Game 4 of the Eastern Conference semifinal between the Detroit Pistons and the Orlando Magic is in the books, and Detroit is now one game away from a sixth consecutive appearance in the Eastern Conference Finals.
Amidst the action, which included a dramatic comeback from 15 down in the third quarter, Dwight Howard (the media-dubbed man-of-steel) played like Jell-O, jiggling under the expanded pressure of the playoffs. He went 3-for-12 from the field, scoring only 2 points in the final three quarters of the contest.
This in a game where any production from him may have been enough for Orlando to even the series at 2-2, with injured All-Star point guard Chauncey Billups on the bench for Detroit.
In response to what must surely be considered a very bad loss for the Magic, though not “devastating” as Stan Van Gundy very accurately pointed out, the young leaders of this squad had much to say.
Jameer Nelson guaranteed a win in Game 5. Rashard Lewis proclaimed the Magic to be the better team, and Dwight Howard lamented that the referees weren’t calling a fair game.
Now I’m not completely unfamiliar with these types of assertions, as I heard all three from the Pistons last year as they were floundering against Cleveland. 'Sheed guaranteeing wins, Chauncey claiming they were still the better team, and everybody crying that LeBron was getting all the calls.
Detroit, by the way, lost the last four games of that series playing very uninspired basketball.
So my point is this—once a team loses track of what responsibility it has for losing ball games and starts pointing the finger everywhere else, it has no chance to improve and dooms itself to losing. As the Pistons talked last year, so too are the Magic talking now.
It’s losing talk, and it will cost them in what I expect to be a very one-sided Game 5 contest in Detroit.
With or without Chauncey Billups.
Speaking of Chauncey, Detroit may now be in a position where it doesn’t have to play him, instead counting on an inexperienced Magic team to simply self-destruct in the hostile Palace of Auburn Hills.
If anything, Detroit proved in Game 4 that it can win without him, AND that at any given time Rasheed Wallace and Tayshaun Price give the Pistons the advantage up front. It’s clear that the defensive intensity of the Pistons, and their ability to throw many big bodies on Dwight Howard, has frustrated the emerging star.
Since Howard's game further than five feet from the basket is still a work in progress, and the playoffs are no time to be working on new skills, the Pistons are now in the enviable position of owning better all-around front-court and back-court play.

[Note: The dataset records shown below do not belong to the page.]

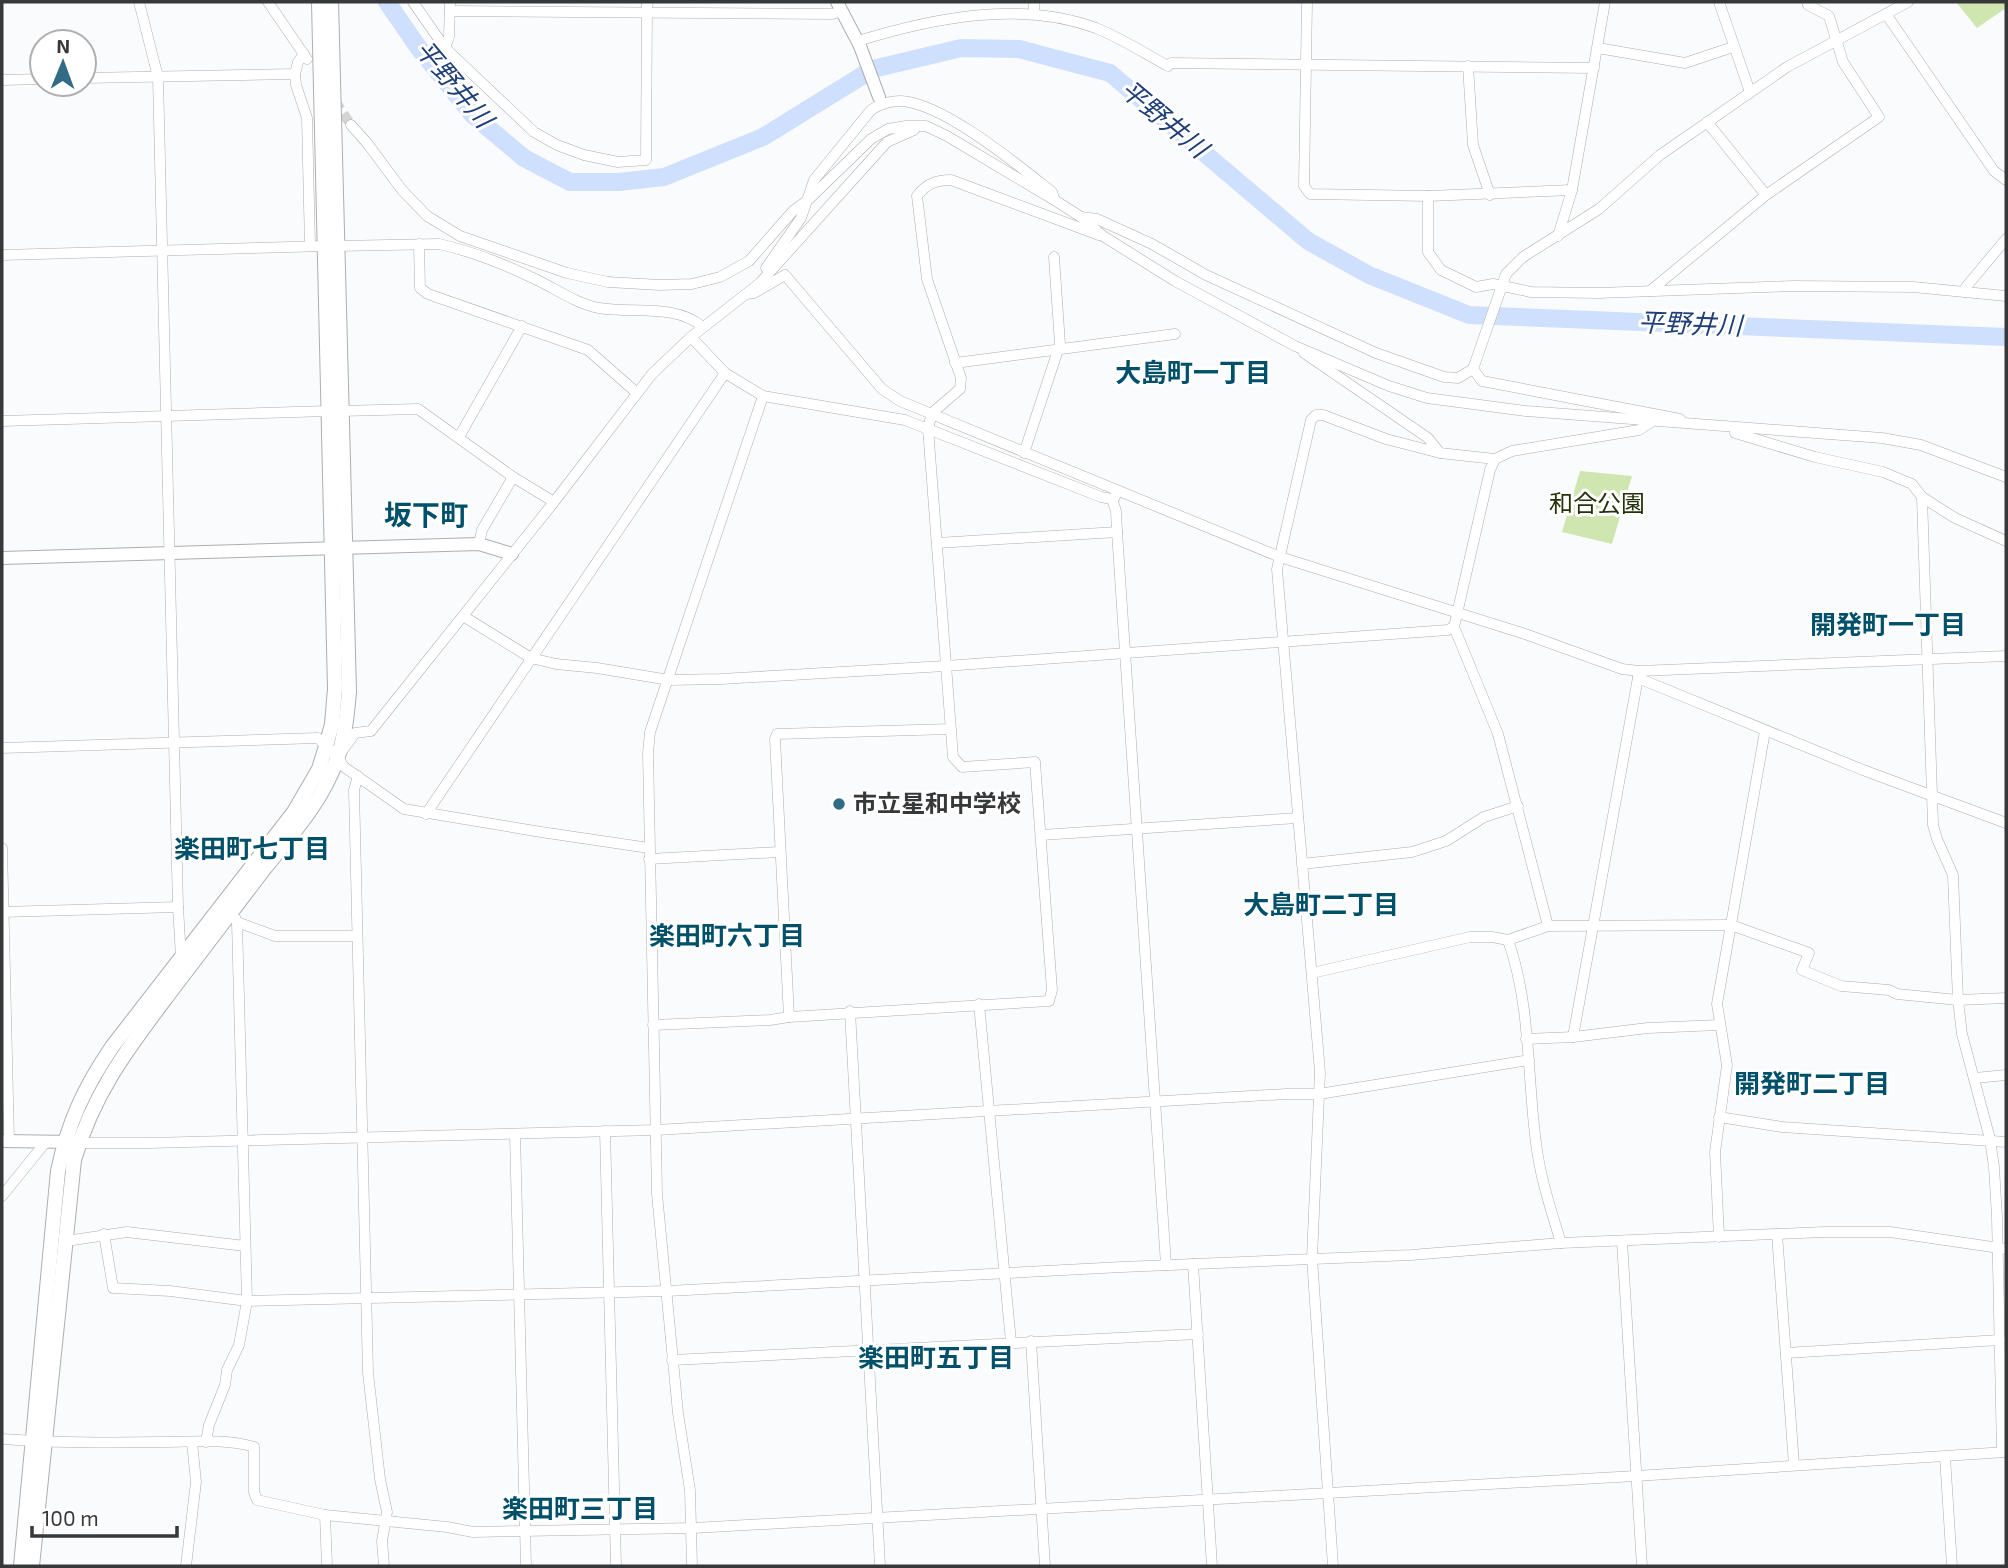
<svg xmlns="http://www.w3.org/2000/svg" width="2008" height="1568" viewBox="0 0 2008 1568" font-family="'Exo 2','Noto Sans JP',sans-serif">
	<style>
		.green { fill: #cfe6b1 }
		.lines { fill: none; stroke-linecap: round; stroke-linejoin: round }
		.river { stroke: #cfe0fe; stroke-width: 18 }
		.minor-tunnel { stroke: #d3d4d6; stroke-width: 10; stroke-dasharray: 10 5; stroke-linecap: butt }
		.minor-casing { stroke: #acaeaf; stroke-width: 11 }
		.tertiary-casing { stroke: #acaeaf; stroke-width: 14 }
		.secondary-casing { stroke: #acaeaf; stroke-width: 16 }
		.minor { stroke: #fff; stroke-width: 10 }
		.tertiary { stroke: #fff; stroke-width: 12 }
		.secondary { stroke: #fff; stroke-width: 14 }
		.poi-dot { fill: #316b84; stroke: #fff; stroke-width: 2.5 }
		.labels { text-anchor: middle; stroke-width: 6; stroke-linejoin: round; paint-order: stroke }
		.park-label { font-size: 24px; fill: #24310b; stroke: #fff }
		.poi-label { font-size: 24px; font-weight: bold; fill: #373839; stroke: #fff; text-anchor: start }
		.water-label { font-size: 26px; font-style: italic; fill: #1f3f78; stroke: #fff }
		.neighbourhood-label { font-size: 26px; font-weight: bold; fill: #00506a; stroke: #fff }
		.quarter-label { font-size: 28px; font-weight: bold; fill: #00506a; stroke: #fff }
	</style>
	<rect width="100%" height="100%" fill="#fafbfd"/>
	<g class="green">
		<polygon points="1956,2 2006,2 2006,8 1977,28"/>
		<polygon points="1580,471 1632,476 1612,544 1562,532"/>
	</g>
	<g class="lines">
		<polyline class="river" points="387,2 418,47 473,115 524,158 570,182 619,182 664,177 763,137 873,69 961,48 1019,49 1110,73 1308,241 1369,275 1469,315 2006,337"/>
		<polyline class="minor-tunnel" points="335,101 351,125"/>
		<g class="minor-casing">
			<g id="minor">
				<polyline points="139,2 158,77 178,907 181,957"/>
				<polyline points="268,2 307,59"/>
				<polyline points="413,2 445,48 534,132 557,145 584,155 618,162 646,160 647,2"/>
				<polyline points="1034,2 1034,13"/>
				<polyline points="1307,2 1304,186 1310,194 1428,196 1572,190"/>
				<polyline points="1719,2 1750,92"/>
				<polyline points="450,11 832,14 842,11"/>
				<polyline points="1886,14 1994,171 2006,180"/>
				<path d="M858,41C933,18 1019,0 1096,28C1121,38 1144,53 1168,66L1171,63L1594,68"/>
				<polyline points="445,48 449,37 450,2"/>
				<polyline points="1598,48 1685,63 1733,47"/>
				<polyline points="304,54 298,62 295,74 296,85 307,118 310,246"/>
				<polyline points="1468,66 1473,145 1490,195"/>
				<polyline points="84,78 295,74"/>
				<polyline points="2,80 42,79"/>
				<polyline points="1707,122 1766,195"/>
				<polyline points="351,125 367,143 402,190 427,216 460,236 567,273 608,282 660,285 692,284 720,277 749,261 793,211 808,200 871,139 888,129 906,126 926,126 947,136 1056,201 1081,217 1103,236 1175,281 1295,346 1389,386 1427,398 1526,411 1882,438 1921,445 2006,477"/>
				<polyline points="1428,196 1428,252 1441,270 1476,287 1493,284 1531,292 1598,293 1794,286 1913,287 2006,296"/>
				<polyline points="1081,217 1097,219 1152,244 1206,275 1376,353 1444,377 1458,378 1473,369 1506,274 1523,257 1599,209 1660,155 1787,67 1908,2"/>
				<polyline points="1558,236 1572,190 1605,2"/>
				<polyline points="419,244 420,288 428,294 588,350 637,393"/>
				<path d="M337,246L439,244C471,251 506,265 535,279C556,289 577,304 599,308C634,314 674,303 703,327"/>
				<polyline points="2,255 325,246"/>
				<path d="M766,268L801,218L814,180L871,110C880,104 889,101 901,101C943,103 1018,165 1052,192L1054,198"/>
				<polyline points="1650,291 1766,195 1879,117 1843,62 1829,16 1808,5 1807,2"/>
				<polyline points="1965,292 1966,287 2006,239"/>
				<polyline points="746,294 754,293 785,275 882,389 900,401 1280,557 1525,634 1622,669 1639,671 2006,656"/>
				<polyline points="691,337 725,373 763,396 905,420 1101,497 1112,499 1115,497"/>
				<polyline points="1304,353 1428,438 1440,453 1495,459 1512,451 1639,430 1651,422"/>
				<polyline points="955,363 1175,334"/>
				<polyline points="1473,369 1482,381 1680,419"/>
				<polyline points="341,411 418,409 513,477 554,502"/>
				<polyline points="2,421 329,411"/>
				<polyline points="1735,433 1815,457 1883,472 1912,484 1922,497 1955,518 2006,541"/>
				<polyline points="459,437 522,326"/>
				<polyline points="1024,453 1060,344 1054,257"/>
				<polyline points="1495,459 1490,470 1454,627 1498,734 1548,926"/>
				<polyline points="1922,497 1933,825 1937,839 1953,875 1958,1000 1962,1034 1990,1139 1994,1167 1997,1217 2002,1452"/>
				<polyline points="1112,499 1116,511 1117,532 1166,1265"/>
				<polyline points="937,543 1117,532"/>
				<polyline points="479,544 482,530 513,477"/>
				<polyline points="463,616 531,658 556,664 597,668 669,680 721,679 945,666 1448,630 1454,627"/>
				<polyline points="1638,678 1863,770 2006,823"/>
				<path d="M951,729L777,734L775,739L789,1017L1049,1001L1052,990L1035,762L962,767L953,757L928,428L932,413L960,389L961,378L927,279L917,196C926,184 936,180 951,180L1099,235"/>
				<polyline points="2,748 318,738 338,757 344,767 404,809 541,832 649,848"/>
				<polyline points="342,751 355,733 371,731 554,502 652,374 691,337 760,283 887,142 914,130"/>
				<polyline points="358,776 354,790 368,1373 380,1479 387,1512 382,1541 384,1566"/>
				<polyline points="426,814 725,373"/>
				<polyline points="1041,835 1298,818"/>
				<polyline points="2,848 9,1141"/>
				<polyline points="649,859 779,852"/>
				<polyline points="1302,864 1412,852 1446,841 1484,817 1518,806"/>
				<polyline points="2,912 178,907"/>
				<polyline points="236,919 237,922 275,936 357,936"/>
				<path d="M1508,940C1531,1005 1527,1076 1536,1143C1540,1177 1551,1210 1561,1243"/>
				<polyline points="1312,973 1470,937 1492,937 1508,940 1548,926 1731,925 1809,953 1802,970 1841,986 1889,990 1897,994 1958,1000 2006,998"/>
				<polyline points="979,1004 1011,1342"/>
				<polyline points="850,1011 880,1566"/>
				<polyline points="653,1025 770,1020 789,1017"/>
				<polyline points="1573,1037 1639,672"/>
				<polyline points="1526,1039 1573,1037 1648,1028 1719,1025"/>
				<polyline points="1975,1078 2006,1075"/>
				<polyline points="1719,1117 1782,1127 2006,1142"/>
				<polyline points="605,1131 616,1566"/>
				<polyline points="515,1134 526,1566"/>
				<polyline points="79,1143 149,1143 656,1130 1286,1094 1319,1094 1529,1060"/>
				<polyline points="2,1196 45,1143"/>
				<polyline points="104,1234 113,1288 170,1291 247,1301 667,1291 1122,1267 1411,1255 1561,1243 1824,1232 1890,1232 2006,1249"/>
				<polyline points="1777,1234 1794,1465"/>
				<polyline points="1719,1237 1715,1152 1727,1065 1717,1004 1765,731"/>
				<polyline points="66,1241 127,1232 245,1246"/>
				<polyline points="1622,1242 1642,1566"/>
				<polyline points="1193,1264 1212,1566"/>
				<polyline points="1031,1341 1045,1566"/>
				<polyline points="1786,1353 2000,1340"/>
				<polyline points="672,1360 1198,1334"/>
				<path d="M2,1439C56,1443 109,1443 163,1442C193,1442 226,1438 254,1447V1492L257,1500L325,1515L327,1566"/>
				<polyline points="206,1442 209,1425 225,1385 227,1370 239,1345 247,1301 237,922"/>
				<polyline points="1945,1457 1952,1566"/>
				<polyline points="325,1515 447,1527 473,1532 693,1528 1636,1476 2006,1452"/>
				<polyline points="186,1566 196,1482 192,1442"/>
				<polyline points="692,1566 690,1490 678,1413 657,1194 648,753 650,732 763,396"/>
				<polyline points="1333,1566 1312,1258 1320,1072 1277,569 1311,420 1316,415 1323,415 1386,439 1440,453"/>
			</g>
		</g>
		<g class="tertiary-casing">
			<g id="tertiary">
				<polyline points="837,2 860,46 879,97"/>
				<polyline points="2,558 479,544 512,554"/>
				<polyline points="2,1141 75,1142"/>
			</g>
		</g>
		<g class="secondary-casing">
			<g id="secondary">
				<path d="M21,1566L58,1171C68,1123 84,1088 112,1047L294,812L319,769L326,746L332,724L335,689L319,2"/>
				<path d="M32,1566L74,1160C94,1091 129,1047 171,991C202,950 233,910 264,869C292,834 322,802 337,759C345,738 347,714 349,692L331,2"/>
			</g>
		</g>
		<use href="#minor" class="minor"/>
		<use href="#tertiary" class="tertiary"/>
		<use href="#secondary" class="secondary"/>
	</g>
	<circle class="poi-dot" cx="839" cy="804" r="7"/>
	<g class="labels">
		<g class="park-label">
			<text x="1597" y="512">和合公園</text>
		</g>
		<g class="poi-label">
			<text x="853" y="812">市立星和中学校</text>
		</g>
		<g class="water-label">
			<text transform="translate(454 84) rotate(50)" y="9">平野井川</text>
			<text transform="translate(1164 119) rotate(40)" y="9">平野井川</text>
			<text transform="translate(1690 324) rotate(2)" y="9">平野井川</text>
		</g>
		<g class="neighbourhood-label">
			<text x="1193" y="382">大島町一丁目</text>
			<text x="1888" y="634">開発町一丁目</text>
			<text x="252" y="858">楽田町七丁目</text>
			<text x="1321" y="914">大島町二丁目</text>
			<text x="727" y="945">楽田町六丁目</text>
			<text x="1812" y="1093">開発町二丁目</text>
			<text x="936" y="1367">楽田町五丁目</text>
			<text x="580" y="1518">楽田町三丁目</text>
		</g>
		<g class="quarter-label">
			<text x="426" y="525">坂下町</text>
		</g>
	</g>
	<rect width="2008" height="1568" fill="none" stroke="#373839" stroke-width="7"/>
	<g transform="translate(63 63) rotate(1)"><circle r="33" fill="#ffffff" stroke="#afafb0" stroke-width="2"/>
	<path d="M0-5L12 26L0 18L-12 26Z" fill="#316b84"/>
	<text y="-10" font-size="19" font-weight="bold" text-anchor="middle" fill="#373839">N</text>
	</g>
	<path d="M32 1526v10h145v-10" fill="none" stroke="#373839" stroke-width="3.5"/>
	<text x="42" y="1526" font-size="21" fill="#373839" stroke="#ffffff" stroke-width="5" paint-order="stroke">100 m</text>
</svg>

So the Pistons will motor on and chase a trophy. And the Magic will not put up OR shut up, and hopefully learn a valuable lesson for next year.
And with the Celtics series tightening up and both series tied 2-2 out West, Detroit may be able to rest the veterans and get Chauncey back in the mix.
So don’t take your eye off Detroit. They are nobody’s easy out, and are suddenly positioned (without fanfare once again) to take on all the pretenders.
Pistons churning toward another title.